Now, however, with the elections safely over, impeachment talk is back. Democratic leaders know that nearly eight out of 10 of their voters want them to impeach Trump. Political leaders do not usually ignore the wishes of eight out of 10 of their supporters.
Perhaps Mueller will produce some shocking new revelation that will turn overall public opinion toward impeachment. In the absence of that, though, it seems difficult to envision a Democratic impeachment attempt succeeding. Which means that, if Democrats plow ahead against the president, they might in the future, like Gingrich and McConnell today, regret the path they chose.
Impeaching Trump will go just as well as impeaching Clinton did.
Unless you drive a guy’s approval down into the 20’s like they did to Nixon it’s a fool’s errand.
“As Dems Weigh Impeachment, GOP Leaders Regret Pursing Clinton”
Someone took away her purse?
Is that like pantsing someone?
Anyway, YAWN.
SSDD.
Spineless quisling soyboy Republicans who failed to jail the corrupt, will now cower before them after allowing another election to be stolen.
There, much more truthful.
In your dreams GOP wussies!
You folks are smart enough to know they’ll do it anyway. Calmer heads will prevail they’re smart but you can’t underestimate the Michael Moores/Diniro’s in the base. Just look at Booker accusing the Ga. Republican of wanting steal the already won election. And this guy may run for POTUS?
It saddens me that even our leaders at the time like Gingrich are unaware of things that happened which I as a common consumer of news am aware of.
Trent Lott and the republicans folded under media pressure and did not conduct a real trial in the senate they panicked and did not permit the appearance of any witnesses.
I’m not saying Clinton would have been convicted but the American people would have been educated about his crimes and in his case he did commit actual crimes as president as well as immoral acts.
I’m sure they’ll regret the upcoming civil conflict festivities too.
Indeed, there has to be a crime of some sort.
Impeach? ON WHAT CHARGE?
If they do it will drive his approval numbers up. I love watching heads explode.
Oh, I believe they are gonna do it. And it will blow-up in their faces like an exploding cigar.
There are people in the Democrat Party who knows it’s a fools errand, but you are right, they won’t be able to resist pressure from their foaming-at-the-mouth moonbat base.
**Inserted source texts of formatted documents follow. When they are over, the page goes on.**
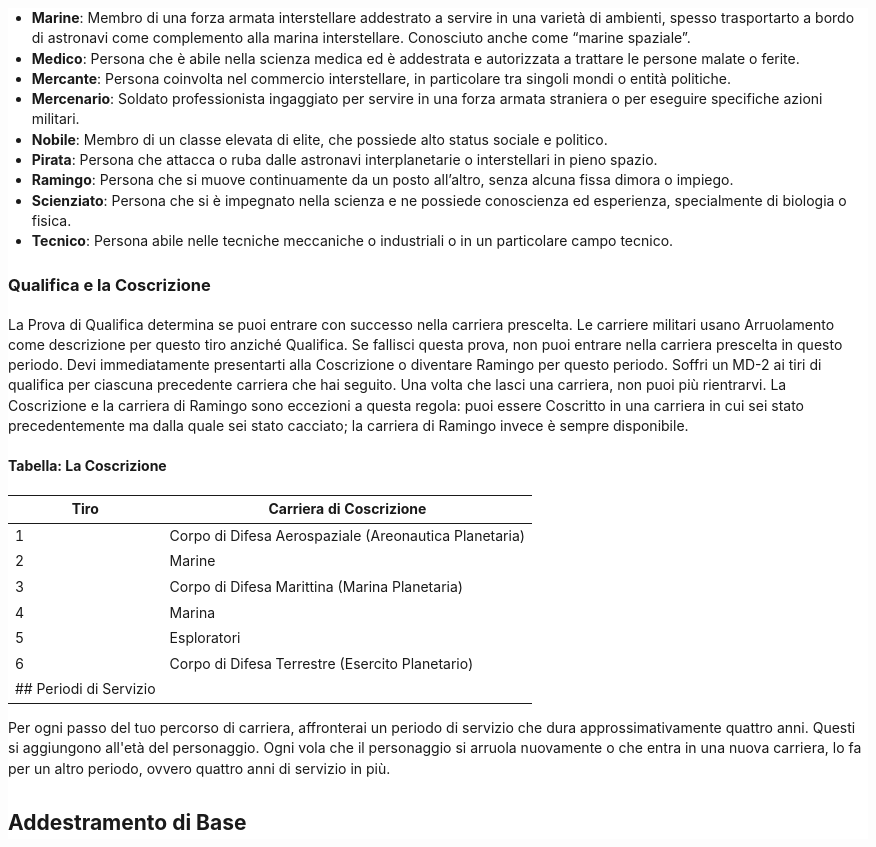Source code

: - **Marine**: Membro di una forza armata interstellare addestrato a servire in una varietà di ambienti, spesso trasportarto a bordo di astronavi come complemento alla marina interstellare. Conosciuto anche come “marine spaziale”.
- **Medico**: Persona che è abile nella scienza medica ed è addestrata e autorizzata a trattare le persone malate o ferite.
- **Mercante**: Persona coinvolta nel commercio interstellare, in particolare tra singoli mondi o entità politiche.
- **Mercenario**: Soldato professionista ingaggiato per servire in una forza armata straniera o per eseguire specifiche azioni militari.
- **Nobile**: Membro di un classe elevata di elite, che possiede alto status sociale e politico.
- **Pirata**: Persona che attacca o ruba dalle astronavi interplanetarie o interstellari in pieno spazio.
- **Ramingo**: Persona che si muove continuamente da un posto all’altro, senza alcuna fissa dimora o impiego.
- **Scienziato**: Persona che si è impegnato nella scienza e ne possiede conoscienza ed esperienza, specialmente di biologia o fisica.
- **Tecnico**: Persona abile nelle tecniche meccaniche o industriali o in un particolare campo tecnico.

### Qualifica e la Coscrizione

La Prova di Qualifica determina se puoi entrare con successo nella carriera prescelta. Le carriere militari usano Arruolamento come descrizione per questo tiro anziché Qualifica.  Se fallisci questa prova, non puoi entrare nella carriera prescelta in questo periodo. Devi immediatamente presentarti alla Coscrizione o diventare Ramingo per questo periodo. Soffri un MD-2 ai tiri di qualifica per ciascuna precedente carriera che hai seguito. Una volta che lasci una carriera, non puoi più rientrarvi. La Coscrizione e la carriera di Ramingo sono eccezioni a questa regola: puoi essere Coscritto in una carriera in cui sei stato precedentemente ma dalla quale sei stato cacciato; la carriera di Ramingo invece è sempre disponibile.

#### Tabella: La Coscrizione

| Tiro                   | Carriera di Coscrizione                               |
| ---------------------- | ----------------------------------------------------- |
| 1                      | Corpo di Difesa Aerospaziale (Areonautica Planetaria) |
| 2                      | Marine                                                |
| 3                      | Corpo di Difesa Marittina (Marina Planetaria)         |
| 4                      | Marina                                                |
| 5                      | Esploratori                                           |
| 6                      | Corpo di Difesa Terrestre (Esercito Planetario)       |
| ## Periodi di Servizio |                                                       |

Per ogni passo del tuo percorso di carriera, affronterai un periodo di servizio che dura approssimativamente quattro anni. Questi si aggiungono all'età del personaggio. Ogni vola che il personaggio si arruola nuovamente o che entra in una nuova carriera, lo fa per un altro periodo, ovvero quattro anni di servizio in più.

## Addestramento di Base
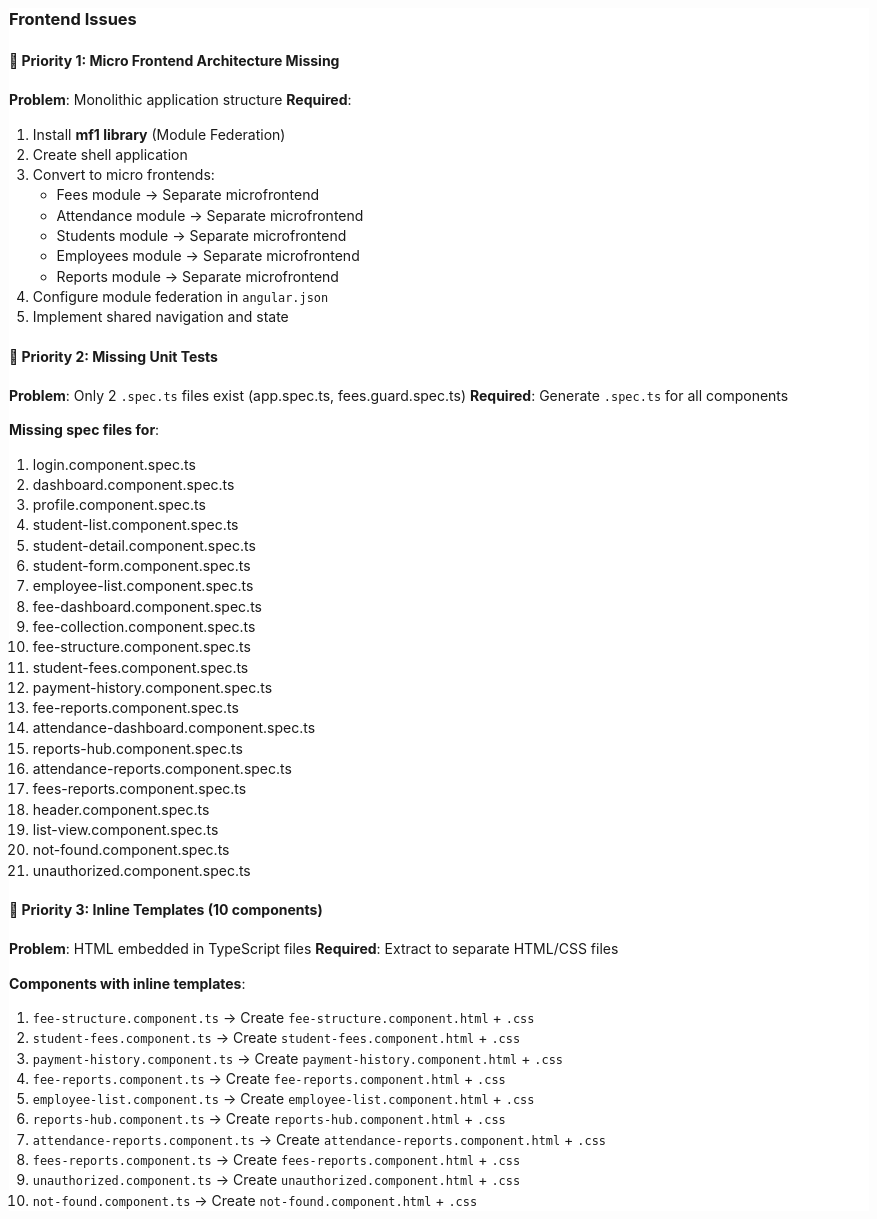 
### Frontend Issues

#### 🔴 Priority 1: Micro Frontend Architecture Missing
**Problem**: Monolithic application structure
**Required**:
1. Install **mf1 library** (Module Federation)
2. Create shell application
3. Convert to micro frontends:
   - Fees module → Separate microfrontend
   - Attendance module → Separate microfrontend
   - Students module → Separate microfrontend
   - Employees module → Separate microfrontend
   - Reports module → Separate microfrontend
4. Configure module federation in `angular.json`
5. Implement shared navigation and state

#### 🔴 Priority 2: Missing Unit Tests
**Problem**: Only 2 `.spec.ts` files exist (app.spec.ts, fees.guard.spec.ts)
**Required**: Generate `.spec.ts` for all components

**Missing spec files for**:
1. login.component.spec.ts
2. dashboard.component.spec.ts
3. profile.component.spec.ts
4. student-list.component.spec.ts
5. student-detail.component.spec.ts
6. student-form.component.spec.ts
7. employee-list.component.spec.ts
8. fee-dashboard.component.spec.ts
9. fee-collection.component.spec.ts
10. fee-structure.component.spec.ts
11. student-fees.component.spec.ts
12. payment-history.component.spec.ts
13. fee-reports.component.spec.ts
14. attendance-dashboard.component.spec.ts
15. reports-hub.component.spec.ts
16. attendance-reports.component.spec.ts
17. fees-reports.component.spec.ts
18. header.component.spec.ts
19. list-view.component.spec.ts
20. not-found.component.spec.ts
21. unauthorized.component.spec.ts

#### 🔴 Priority 3: Inline Templates (10 components)
**Problem**: HTML embedded in TypeScript files
**Required**: Extract to separate HTML/CSS files

**Components with inline templates**:
1. `fee-structure.component.ts` → Create `fee-structure.component.html` + `.css`
2. `student-fees.component.ts` → Create `student-fees.component.html` + `.css`
3. `payment-history.component.ts` → Create `payment-history.component.html` + `.css`
4. `fee-reports.component.ts` → Create `fee-reports.component.html` + `.css`
5. `employee-list.component.ts` → Create `employee-list.component.html` + `.css`
6. `reports-hub.component.ts` → Create `reports-hub.component.html` + `.css`
7. `attendance-reports.component.ts` → Create `attendance-reports.component.html` + `.css`
8. `fees-reports.component.ts` → Create `fees-reports.component.html` + `.css`
9. `unauthorized.component.ts` → Create `unauthorized.component.html` + `.css`
10. `not-found.component.ts` → Create `not-found.component.html` + `.css`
Republicans are perpetually stupid they allowed Clinton to really denigrate the office of president by letting him commit crimes in office. Now they are not going to fully stand up for their own president and they are going to regret having gone after Clinton who is a reprobate and his wife is satan herself.
Only republicans could regret having prosecuted a rapist in the middle of the me too movement.
‘Operation Ham Sandwich’
Can you imagine the impeachment trial in the US Senate? Who is going to the Congressmen/prosecutors? Nadler, Waters, Cummings?
That's what all of the investigations are for.
Republicans really don’t get it. Democrats have been treating rapist Clinton as a great old boy and republicans have been joining them with that pat on the back for a person as reprehensible as Bill Clinton. Now democrats will have no problem manufacturing crimes with which to impeach Trump and republicans will once again panic and go along.
Who is going to lead to prosecution in the senate? Romney of course. He thinks hes going to be president after he destroys trump.
For anything they want.
They just need to convince enough of the public that what they say is impeachable, really is.
I used to joke back in the late 90’s that they can impeach simply if they don’t like the guys haircut.
I could have been a bit prescient back then
Um the US Senate votes. The impeachment trial prosecutors have to be U S House representatives. I doubt Romney would vote to convict after just having won his seat.